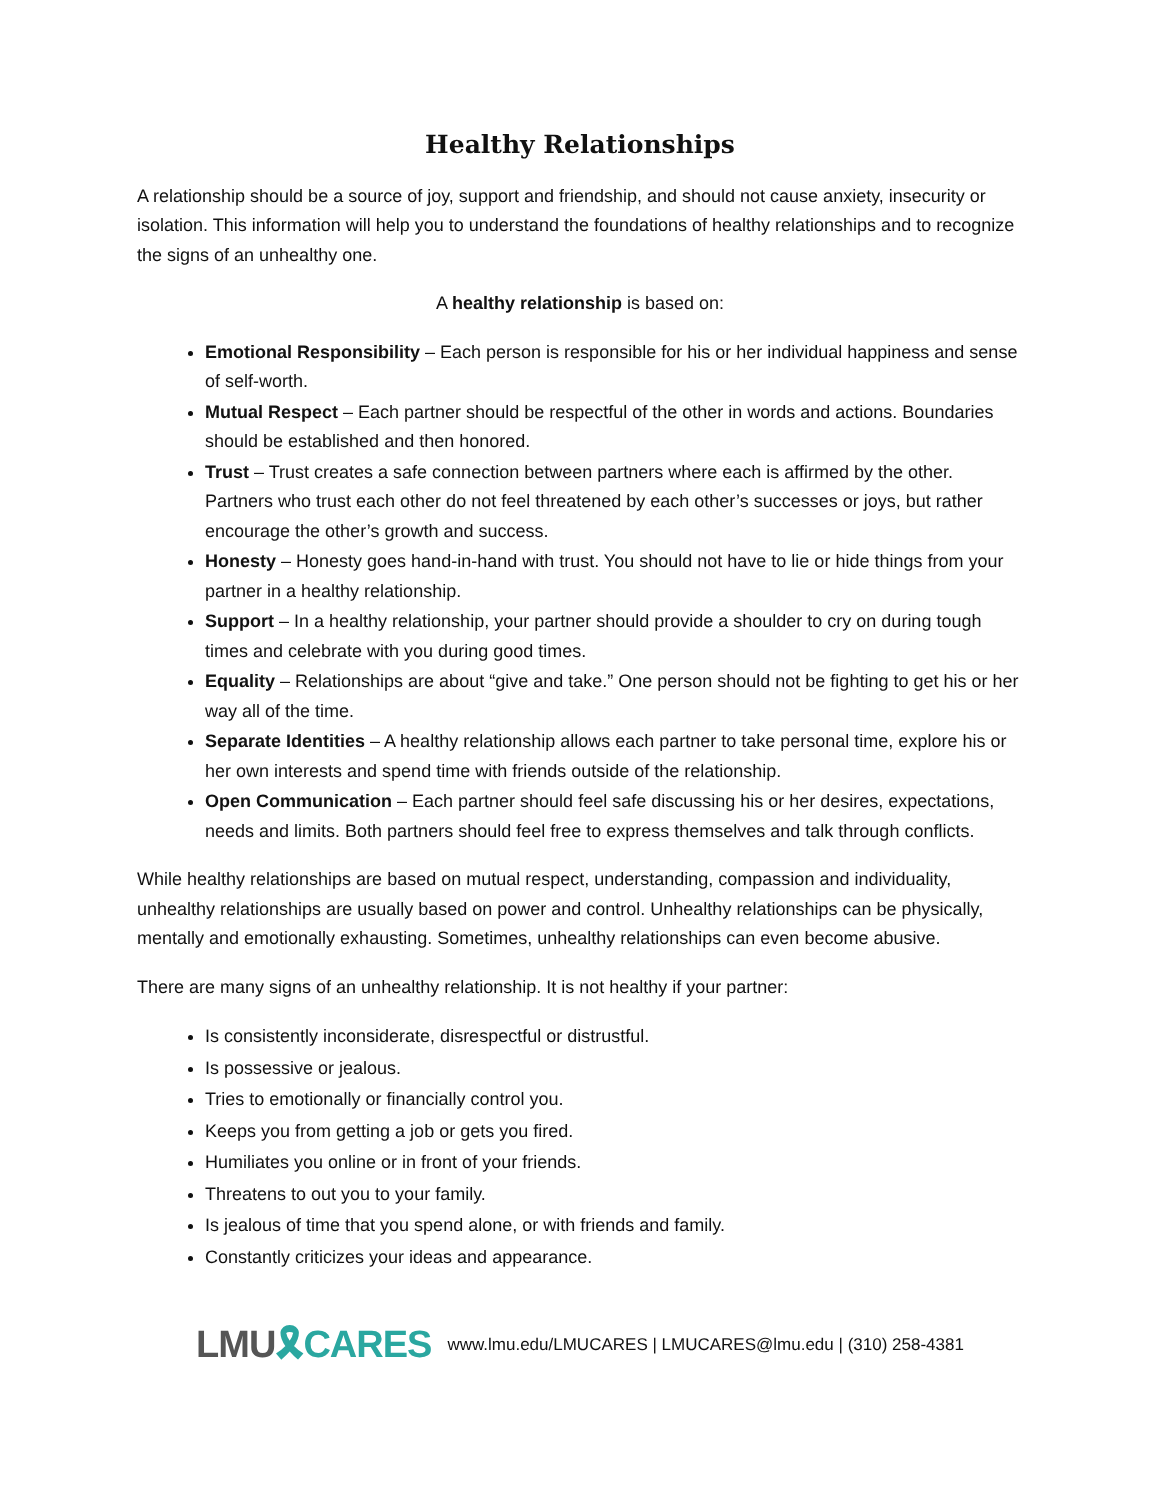Healthy Relationships
A relationship should be a source of joy, support and friendship, and should not cause anxiety, insecurity or isolation. This information will help you to understand the foundations of healthy relationships and to recognize the signs of an unhealthy one.
A healthy relationship is based on:
Emotional Responsibility – Each person is responsible for his or her individual happiness and sense of self-worth.
Mutual Respect – Each partner should be respectful of the other in words and actions. Boundaries should be established and then honored.
Trust – Trust creates a safe connection between partners where each is affirmed by the other. Partners who trust each other do not feel threatened by each other’s successes or joys, but rather encourage the other’s growth and success.
Honesty – Honesty goes hand-in-hand with trust. You should not have to lie or hide things from your partner in a healthy relationship.
Support – In a healthy relationship, your partner should provide a shoulder to cry on during tough times and celebrate with you during good times.
Equality – Relationships are about “give and take.” One person should not be fighting to get his or her way all of the time.
Separate Identities – A healthy relationship allows each partner to take personal time, explore his or her own interests and spend time with friends outside of the relationship.
Open Communication – Each partner should feel safe discussing his or her desires, expectations, needs and limits. Both partners should feel free to express themselves and talk through conflicts.
While healthy relationships are based on mutual respect, understanding, compassion and individuality, unhealthy relationships are usually based on power and control. Unhealthy relationships can be physically, mentally and emotionally exhausting. Sometimes, unhealthy relationships can even become abusive.
There are many signs of an unhealthy relationship. It is not healthy if your partner:
Is consistently inconsiderate, disrespectful or distrustful.
Is possessive or jealous.
Tries to emotionally or financially control you.
Keeps you from getting a job or gets you fired.
Humiliates you online or in front of your friends.
Threatens to out you to your family.
Is jealous of time that you spend alone, or with friends and family.
Constantly criticizes your ideas and appearance.
LMU🎗CARES
www.lmu.edu/LMUCARES | LMUCARES@lmu.edu | (310) 258-4381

* **Task instructions**
In the copy, include every line of the records exactly and none of the images.

* **Answer box**
Healthy Relationships
A relationship should be a source of joy, support and friendship, and should not cause anxiety, insecurity or isolation. This information will help you to understand the foundations of healthy relationships and to recognize the signs of an unhealthy one.
A healthy relationship is based on:
Emotional Responsibility – Each person is responsible for his or her individual happiness and sense of self-worth.
Mutual Respect – Each partner should be respectful of the other in words and actions. Boundaries should be established and then honored.
Trust – Trust creates a safe connection between partners where each is affirmed by the other. Partners who trust each other do not feel threatened by each other’s successes or joys, but rather encourage the other’s growth and success.
Honesty – Honesty goes hand-in-hand with trust. You should not have to lie or hide things from your partner in a healthy relationship.
Support – In a healthy relationship, your partner should provide a shoulder to cry on during tough times and celebrate with you during good times.
Equality – Relationships are about “give and take.” One person should not be fighting to get his or her way all of the time.
Separate Identities – A healthy relationship allows each partner to take personal time, explore his or her own interests and spend time with friends outside of the relationship.
Open Communication – Each partner should feel safe discussing his or her desires, expectations, needs and limits. Both partners should feel free to express themselves and talk through conflicts.
While healthy relationships are based on mutual respect, understanding, compassion and individuality, unhealthy relationships are usually based on power and control. Unhealthy relationships can be physically, mentally and emotionally exhausting. Sometimes, unhealthy relationships can even become abusive.
There are many signs of an unhealthy relationship. It is not healthy if your partner:
Is consistently inconsiderate, disrespectful or distrustful.
Is possessive or jealous.
Tries to emotionally or financially control you.
Keeps you from getting a job or gets you fired.
Humiliates you online or in front of your friends.
Threatens to out you to your family.
Is jealous of time that you spend alone, or with friends and family.
Constantly criticizes your ideas and appearance.
LMU🎗CARES
www.lmu.edu/LMUCARES | LMUCARES@lmu.edu | (310) 258-4381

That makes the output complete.